The rest of the directories are vlib modules: builtin/ (strings, arrays, maps), time/, os/, etc. Their documentation is pretty clear.

Example Workflow for Contributing

(provided by @spytheman)

(If you don't already have a Github account, please create one. Your Github username will be referred to later as 'YOUR_GITHUB_USERNAME'. Change it accordingly in the steps below.)

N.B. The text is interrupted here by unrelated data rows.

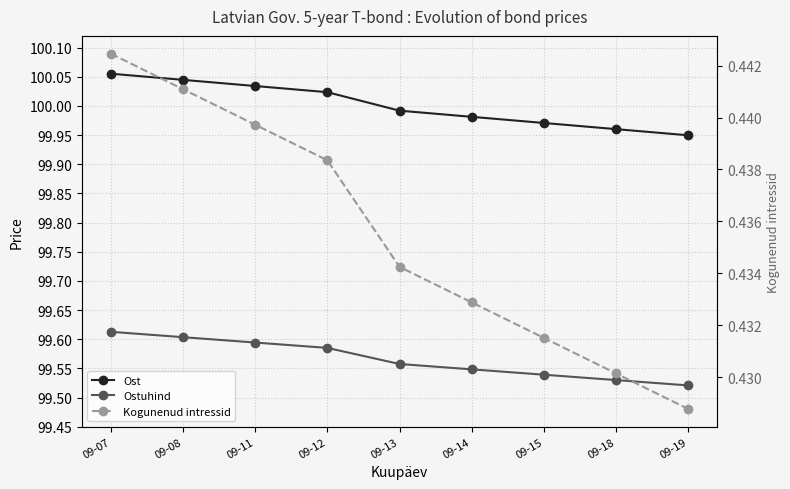

The value of Ost at 09-13 is 100.0. True or false?

True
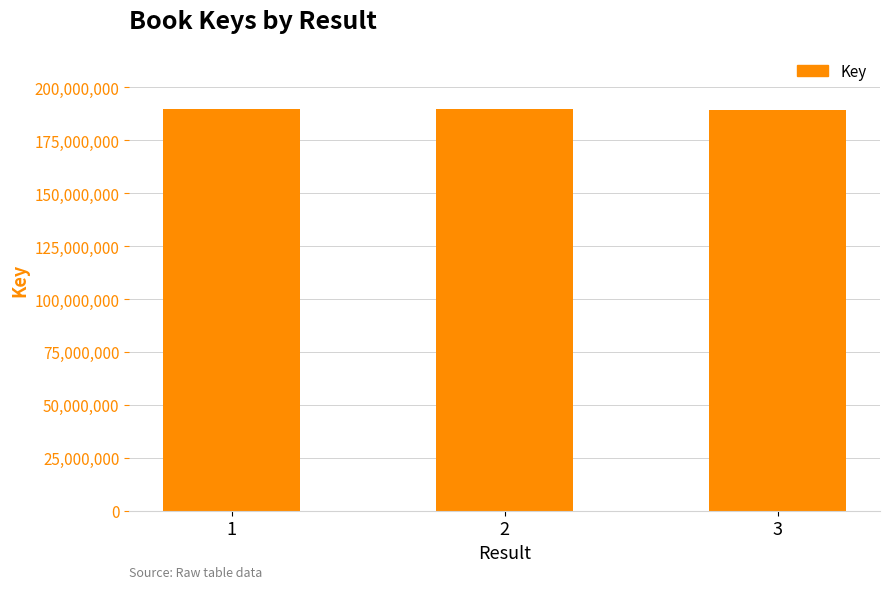

Is it true that the value at 2 is 189784300?

True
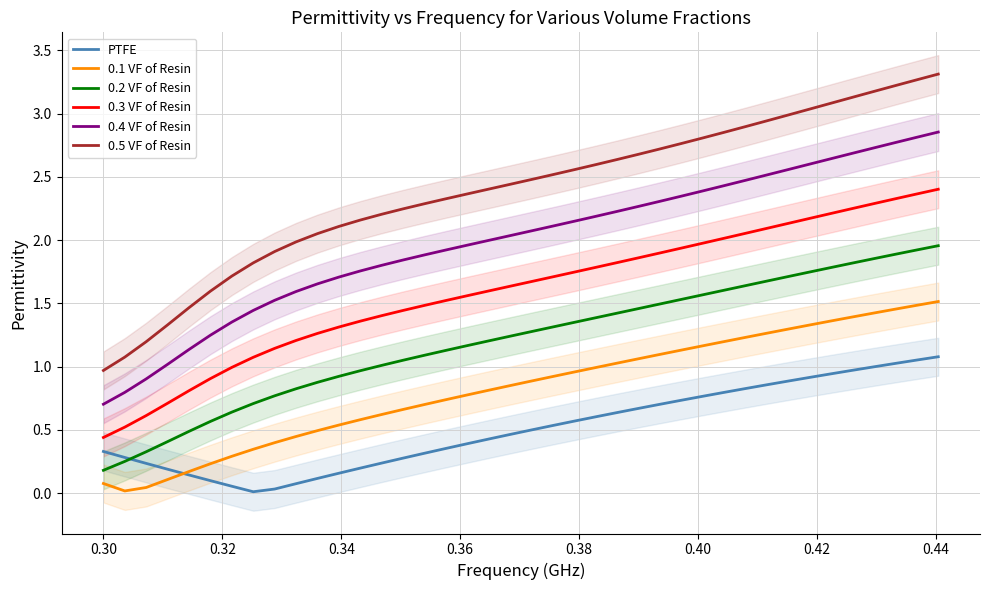

True or false: 0.1 VF of Resin and 0.2 VF of Resin cross at least once.

False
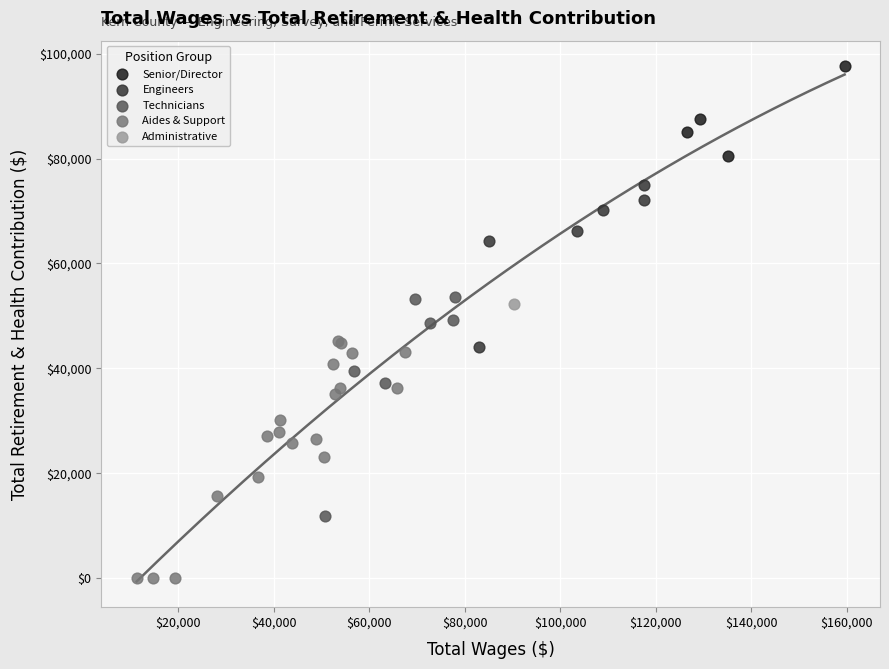

Which series contains the lowest Y value?

Aides & Support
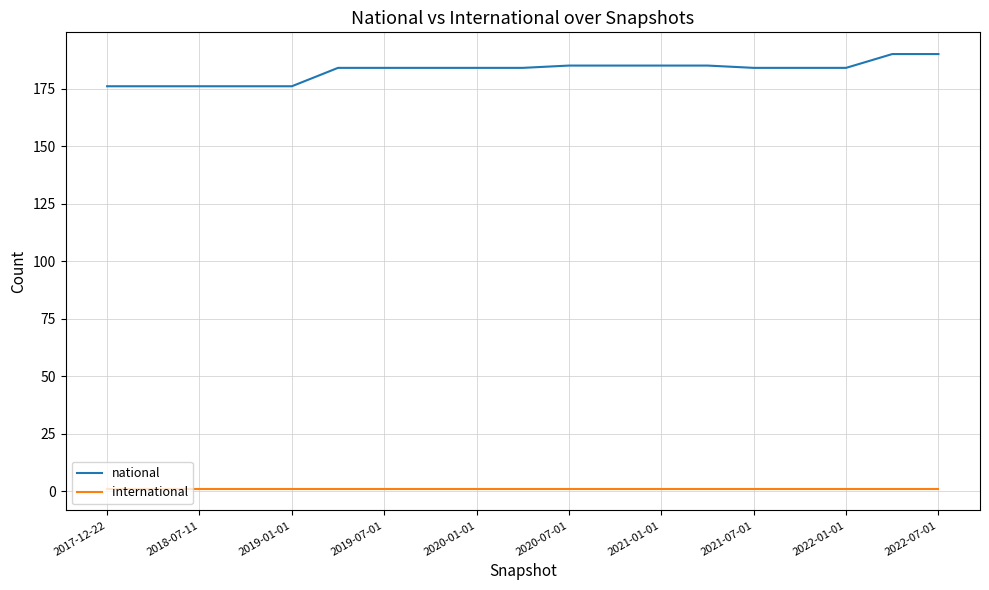

Which series has the largest total across all categories?

national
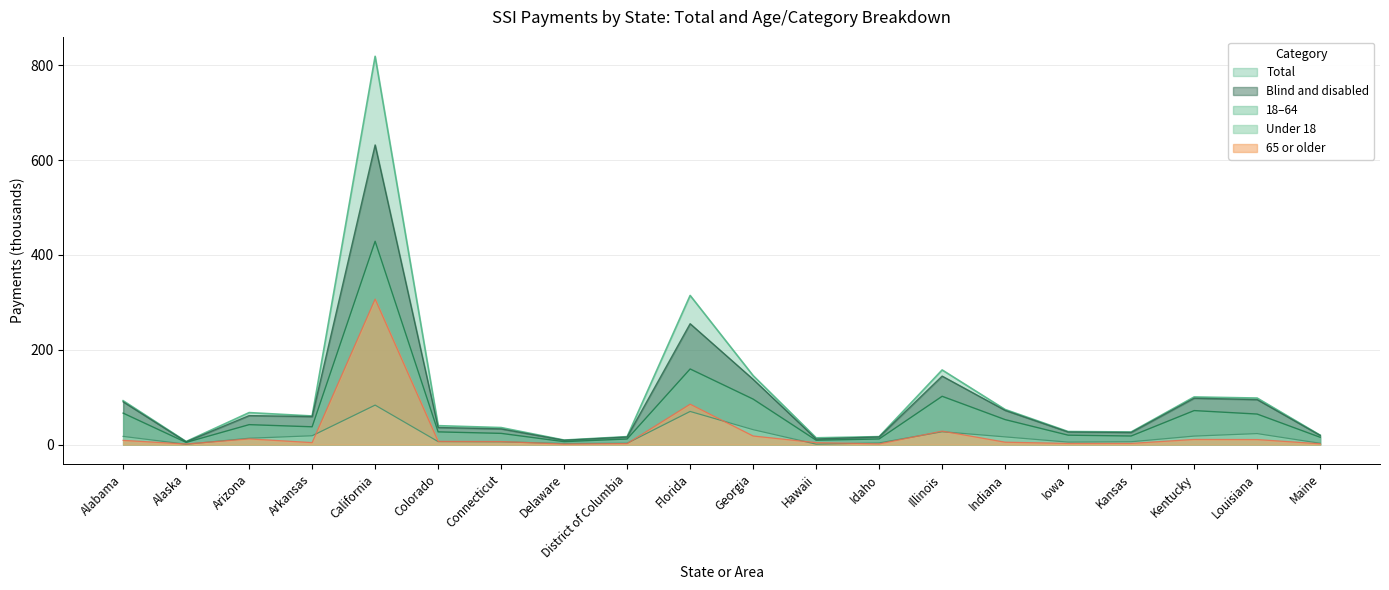

How many data points in 18-64 are above 37?

10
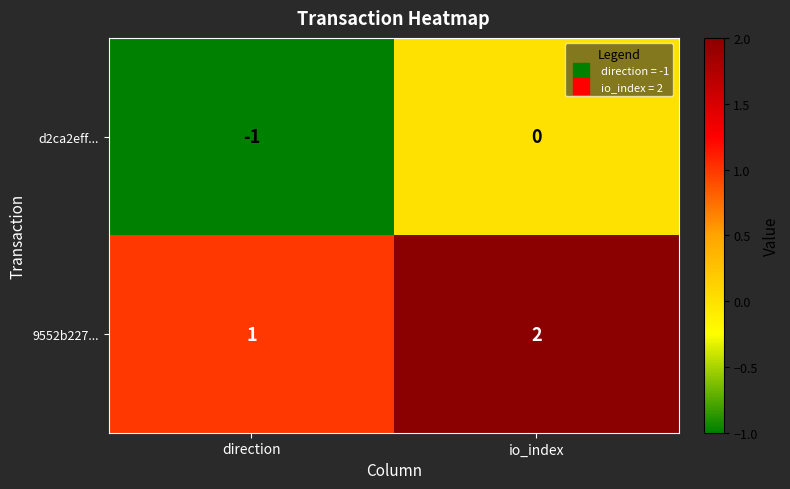

The value of 9552b227... at direction is 1. True or false?

True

  1. Clone https://github.com/vlang/v in a folder, say nv (git clone https://github.com/vlang/v nv)
  2. cd nv
  3. git remote add pullrequest [email protected]:YOUR_GITHUB_USERNAME/v.git # (NOTE: this is your own forked repo of: https://github.com/vlang/v - After this, we just do normal git operations such as: git pull and so on.)
  4. When finished with a feature/bugfix, you can: git checkout -b fix_alabala
  5. git push pullrequest # (NOTE: the pullrequest remote was setup on step 3)
  6. On Github's web interface, I go to: https://github.com/vlang/v/pulls Here the UI shows a nice dialog with a button to make a new pull request based on the new pushed branch. (Example dialogue: https://url4e.com/gyazo/images/364edc04.png)
  7. After making your pullrequest (aka, PR), you can continue to work on the branch... just do step #5 when you have more commits.
  8. If there are merge conflicts, or a branch lags too much behind V's master, you can do the following:
    1. git checkout master
    2. git pull
    3. git checkout fix_alabala
    4. git rebase master # solve conflicts and do git rebase --continue
    5. git push pullrequest -f

The point of doing the above steps to never directly push to the main V repository, only to your own fork. Since your local master branch tracks the main V repository's master, then git checkout master; git pull --rebase origin master work as expected (this is actually used by v up) and it can always do so cleanly. Git is very flexible, so there may be simpler/easier ways to accomplish the same thing.